# Different genres of music of the Elves



## Elaini (Apr 25, 2019)

I don't think the Elves only performed the usually portrayed, soft and ethereal songs, though it could be used as a general rule for them all. Different humans have different styles, so why not different Elves?

*Sindar*

The woodland Sindar could be the ones making mostly the soothing music, considering that the forests are proven to be calming environments, healthy for the mind.






*Falmari / Falathrim*

These spend a lot of time at the sea or near the bodies of water, so I expect something shanty like to pass time on the ships, while adding an atmospheric effect to it and a motion like water.






*Vanyar*

I would think something celestial or exalted, with Vanyar being described as the elves of the air and the friends of gods. Something fit for a heavenly celebration, though not only for it - Aldudénië is a lament. And of course, as poetic as possible.

• Images with bounding boxes:
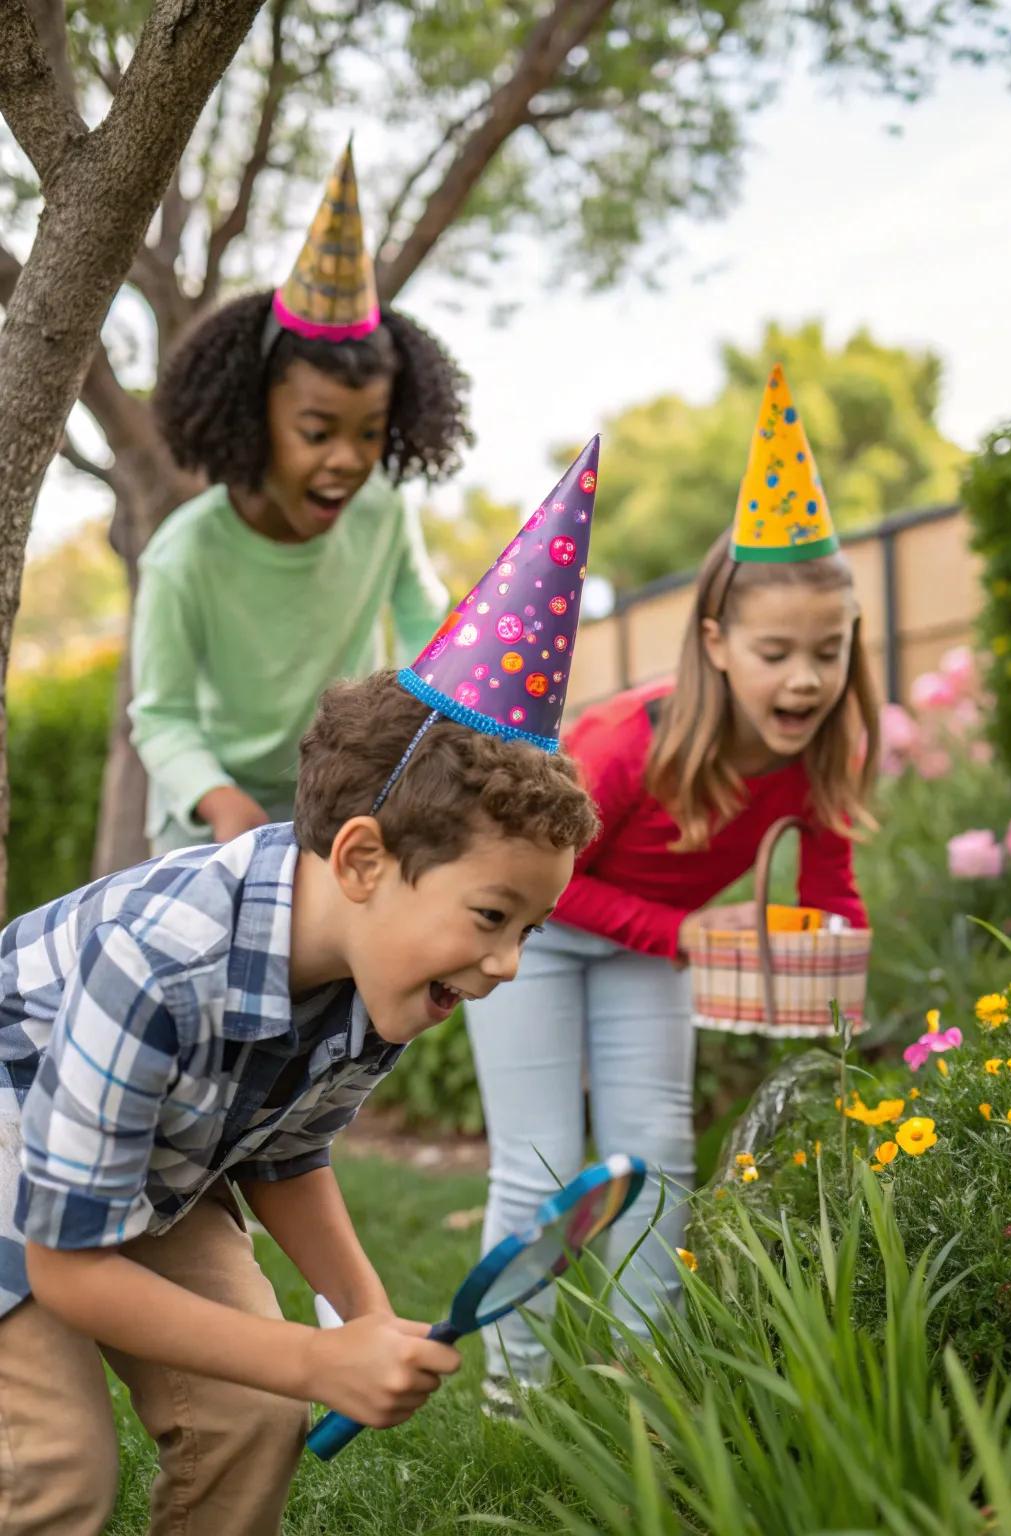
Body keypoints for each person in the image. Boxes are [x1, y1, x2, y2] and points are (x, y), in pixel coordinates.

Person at [0, 441, 602, 1536]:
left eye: (530, 929)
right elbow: (70, 1267)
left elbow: (285, 1149)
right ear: (364, 859)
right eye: (490, 917)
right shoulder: (160, 961)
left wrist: (364, 1316)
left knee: (253, 1416)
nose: (507, 962)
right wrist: (316, 1358)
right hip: (12, 1165)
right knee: (55, 1466)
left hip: (143, 1169)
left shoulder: (387, 969)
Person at [466, 365, 879, 1403]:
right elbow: (533, 885)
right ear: (716, 643)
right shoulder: (627, 744)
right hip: (531, 931)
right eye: (776, 652)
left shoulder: (824, 753)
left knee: (655, 1154)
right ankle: (515, 1392)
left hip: (648, 946)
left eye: (827, 652)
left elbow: (833, 891)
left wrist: (837, 988)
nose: (805, 679)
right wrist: (689, 936)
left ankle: (649, 1376)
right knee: (540, 1159)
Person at [131, 141, 470, 853]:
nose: (347, 460)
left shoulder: (383, 509)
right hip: (213, 817)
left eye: (369, 433)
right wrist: (220, 800)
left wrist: (429, 718)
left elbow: (424, 623)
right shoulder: (185, 554)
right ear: (257, 420)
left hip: (340, 793)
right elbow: (161, 717)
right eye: (317, 432)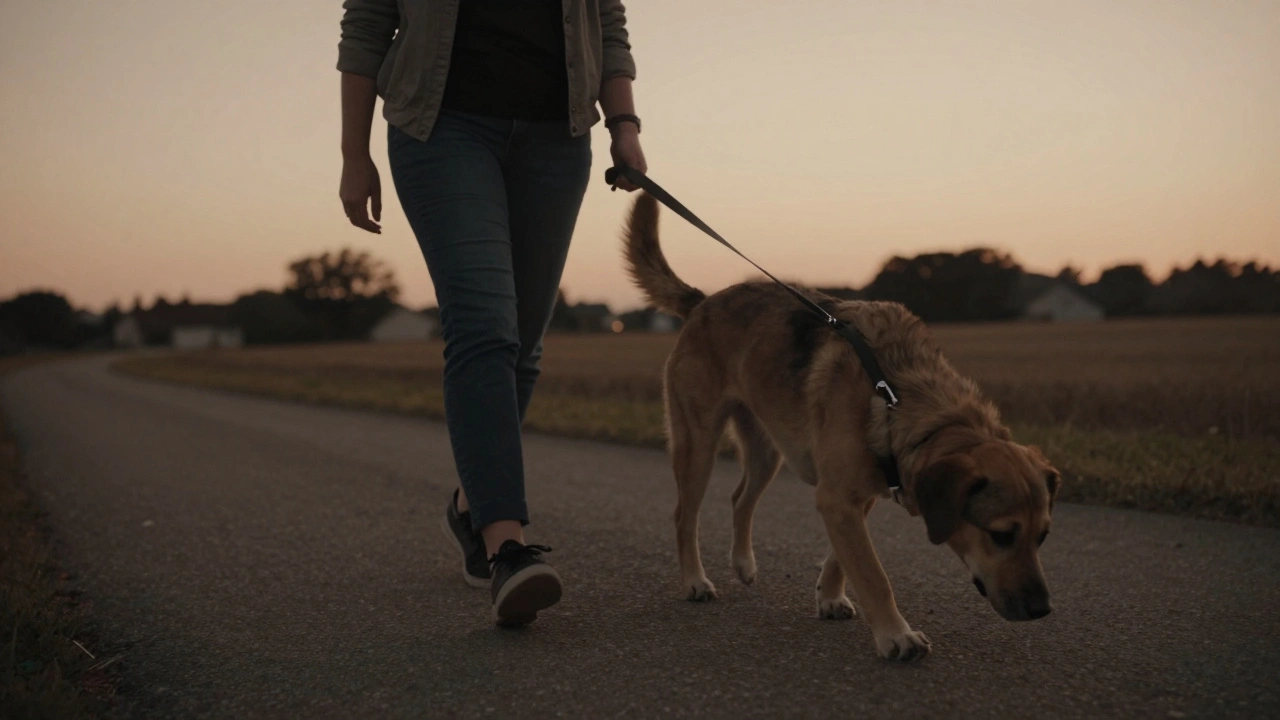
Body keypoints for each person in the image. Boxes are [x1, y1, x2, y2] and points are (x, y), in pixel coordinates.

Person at [336, 0, 646, 627]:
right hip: (442, 129)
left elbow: (606, 24)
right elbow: (367, 23)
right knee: (484, 329)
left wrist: (624, 124)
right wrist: (354, 152)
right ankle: (505, 547)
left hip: (558, 139)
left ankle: (469, 502)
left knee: (524, 343)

• Exercise requirements: Continue the forum post on different genres of Elvish music from the point where it stops.

• Output:
*Noldor*

Given their deeds are quite _metal_, I would think they allow their music have more grandeur, drive and weight without avoiding hard topics such as Noldolantë. So basically something with the basics of metal, but another acoustic genre altogether. Classical has pieces like that.






Just putting this out there, give your thoughts.


----------



## Ithilethiel (May 4, 2019)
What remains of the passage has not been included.